Screenshot of FoxNews.com via Salon
After the stunning news that Navy SEALs killed Osama bin Laden, the news outlets are scrambling for different things to say about the event and its coverage. One meme that has begun cropping up fits with the existing narrative about the Republican bias of Fox News. For instance, Salon displayed the screenshot of the Fox website under the headline, "Fox News congratulates Bush for bin Laden".
Natasha Lennard notes that the Fox site featured an image of President Bush, but none of Obama. While I think the images in this screenshot don't go quite as far as Lennard claims, they certainly demonstrate the importance of visual rhetoric and a careful attention to what images an individual or organization chooses to foreground. We could easily call this screenshot a visual gaffe.

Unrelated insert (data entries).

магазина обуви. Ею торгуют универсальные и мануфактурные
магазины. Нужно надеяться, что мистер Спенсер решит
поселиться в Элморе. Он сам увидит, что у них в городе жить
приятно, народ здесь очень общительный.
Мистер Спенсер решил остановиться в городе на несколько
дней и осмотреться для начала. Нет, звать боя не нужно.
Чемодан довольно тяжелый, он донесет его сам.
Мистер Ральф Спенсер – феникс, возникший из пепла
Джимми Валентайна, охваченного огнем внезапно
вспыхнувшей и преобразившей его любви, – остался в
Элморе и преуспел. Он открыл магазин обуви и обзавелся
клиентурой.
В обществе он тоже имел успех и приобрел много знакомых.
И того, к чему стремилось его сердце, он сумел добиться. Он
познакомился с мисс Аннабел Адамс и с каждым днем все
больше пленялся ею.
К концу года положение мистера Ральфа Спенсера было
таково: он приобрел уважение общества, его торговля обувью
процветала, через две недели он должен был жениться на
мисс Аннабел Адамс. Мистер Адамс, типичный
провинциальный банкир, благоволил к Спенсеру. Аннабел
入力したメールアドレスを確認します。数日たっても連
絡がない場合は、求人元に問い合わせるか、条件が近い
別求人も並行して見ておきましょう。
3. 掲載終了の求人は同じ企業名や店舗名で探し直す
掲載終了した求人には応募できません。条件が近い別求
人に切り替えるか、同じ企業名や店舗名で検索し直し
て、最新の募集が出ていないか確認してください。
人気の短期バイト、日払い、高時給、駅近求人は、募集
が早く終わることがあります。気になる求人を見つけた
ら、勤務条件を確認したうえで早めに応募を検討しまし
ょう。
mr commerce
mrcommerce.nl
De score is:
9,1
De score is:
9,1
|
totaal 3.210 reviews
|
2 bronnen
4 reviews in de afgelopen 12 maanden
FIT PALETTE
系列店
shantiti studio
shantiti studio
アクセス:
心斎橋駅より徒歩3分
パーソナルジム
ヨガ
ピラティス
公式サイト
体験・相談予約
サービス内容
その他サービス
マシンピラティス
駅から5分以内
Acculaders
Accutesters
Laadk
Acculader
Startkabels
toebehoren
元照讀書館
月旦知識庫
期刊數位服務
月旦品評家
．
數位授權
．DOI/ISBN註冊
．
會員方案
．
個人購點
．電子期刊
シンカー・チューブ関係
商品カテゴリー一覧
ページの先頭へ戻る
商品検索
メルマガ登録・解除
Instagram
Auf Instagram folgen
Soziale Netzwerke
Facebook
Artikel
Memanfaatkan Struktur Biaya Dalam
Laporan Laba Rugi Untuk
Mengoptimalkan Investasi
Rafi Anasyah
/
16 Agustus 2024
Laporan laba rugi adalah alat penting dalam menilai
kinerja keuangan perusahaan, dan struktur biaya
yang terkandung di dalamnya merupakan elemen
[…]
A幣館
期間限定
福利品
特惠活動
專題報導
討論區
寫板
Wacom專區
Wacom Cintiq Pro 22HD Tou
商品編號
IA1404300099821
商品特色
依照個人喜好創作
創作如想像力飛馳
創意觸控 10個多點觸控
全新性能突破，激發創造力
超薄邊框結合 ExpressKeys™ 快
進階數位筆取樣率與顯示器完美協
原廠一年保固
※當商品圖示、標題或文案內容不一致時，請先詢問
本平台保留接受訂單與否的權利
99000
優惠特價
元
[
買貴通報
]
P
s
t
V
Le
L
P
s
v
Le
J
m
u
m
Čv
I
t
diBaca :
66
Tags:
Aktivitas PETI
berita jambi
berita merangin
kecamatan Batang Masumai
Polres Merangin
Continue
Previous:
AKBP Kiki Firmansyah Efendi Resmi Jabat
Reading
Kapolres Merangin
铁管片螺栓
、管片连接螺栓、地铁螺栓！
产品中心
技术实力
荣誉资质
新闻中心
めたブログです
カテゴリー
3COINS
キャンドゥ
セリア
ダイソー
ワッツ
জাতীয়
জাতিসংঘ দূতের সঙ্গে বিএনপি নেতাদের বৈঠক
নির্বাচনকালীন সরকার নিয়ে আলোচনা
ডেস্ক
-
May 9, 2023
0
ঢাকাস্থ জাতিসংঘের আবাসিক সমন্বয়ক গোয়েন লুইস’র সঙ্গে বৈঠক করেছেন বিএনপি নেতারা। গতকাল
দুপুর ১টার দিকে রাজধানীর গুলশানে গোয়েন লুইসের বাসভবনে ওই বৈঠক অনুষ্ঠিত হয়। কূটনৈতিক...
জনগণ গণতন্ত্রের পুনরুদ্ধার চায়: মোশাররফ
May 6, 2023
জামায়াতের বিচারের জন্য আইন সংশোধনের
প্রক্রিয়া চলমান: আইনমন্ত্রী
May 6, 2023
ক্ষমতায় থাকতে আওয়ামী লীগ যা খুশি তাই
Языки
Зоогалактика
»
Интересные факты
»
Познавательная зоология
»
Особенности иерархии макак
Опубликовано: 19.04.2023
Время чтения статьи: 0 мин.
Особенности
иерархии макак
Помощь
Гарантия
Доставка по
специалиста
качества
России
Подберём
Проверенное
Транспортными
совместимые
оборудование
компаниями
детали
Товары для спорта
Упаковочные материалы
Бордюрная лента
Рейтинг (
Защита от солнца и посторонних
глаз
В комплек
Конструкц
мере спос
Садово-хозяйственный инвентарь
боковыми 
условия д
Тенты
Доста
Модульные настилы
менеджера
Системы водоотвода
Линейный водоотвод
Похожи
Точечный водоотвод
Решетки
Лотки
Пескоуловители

Indeed, sites across the Internet are constructing a narrative about Fox News that implies not only conservative bias, but a subconscious equation of Obama with Osama. A typo in the news scroll for a local Fox affiliate is receiving the most attention:
Image via The Huffington Post
Holding up Fox for ridicule while imputing a conscious (or perhaps subconscious) maliciousness to the mistake, a HuffPo writer snarkily remarks, "You know, we had almost forgotten how similar the names of our commander-in-chief and our #1 enemy happen to be. Thank you, Fox, for providing us with this helpful reminder!" An update to the original post links to another gaffe, this time verbal rather than visual. There's even a video on YouTube in which Fox reporter Geraldo Rivera claims "Obama is dead" before correcting himself.
The narrative these images allow Salon and HuffPo to advance is that not only is Fox News a biased media outlet promoting conservative views, but also that hatred of Obama runs so deeply there that it comes out as Freudian slips and subtle choices about page layout. Of course, while several of these mistakes appear on local affiliates, not the cable network channel, the fact that Fox News has provided a place for discussions such as the one featured below make such narratives easily believable to many people:
Image via BuzzFeed
One blogger, for example, calls Fox News a "horrible disgrace" based, it seems, entirely upon the Fox 40 mistaken news ticker. Fox 40, for its part, provided more a rebuttal than an apology in which it noted the ease with which typos can crop up while substantiating its claims with screenshots from 2 different ABC sites:
Screenshots via Fox40.com
Since, however, there's no existing narrative about ABC's bias, I suspect we won't see their mistakes or those from any other networks making the rounds nearly as regularly as the Fox News gaffes (except on Failblog).
What I find particularly interesting about these intepretations is that they show visual analysis "in the wild" so to speak, the importance of ethos to interpretation, and the way images taken almost entirely out of context can provide such apparently persuasive support to banal conspiracy theories. These arguments assume that everything we see from a news outlet (particularly one with a reputation like Fox's) is indicative of central control and deep antipathy towards President Obama. The images thus reinforce and perpetuate a narrative even though human error can far more easily account for the mistakes.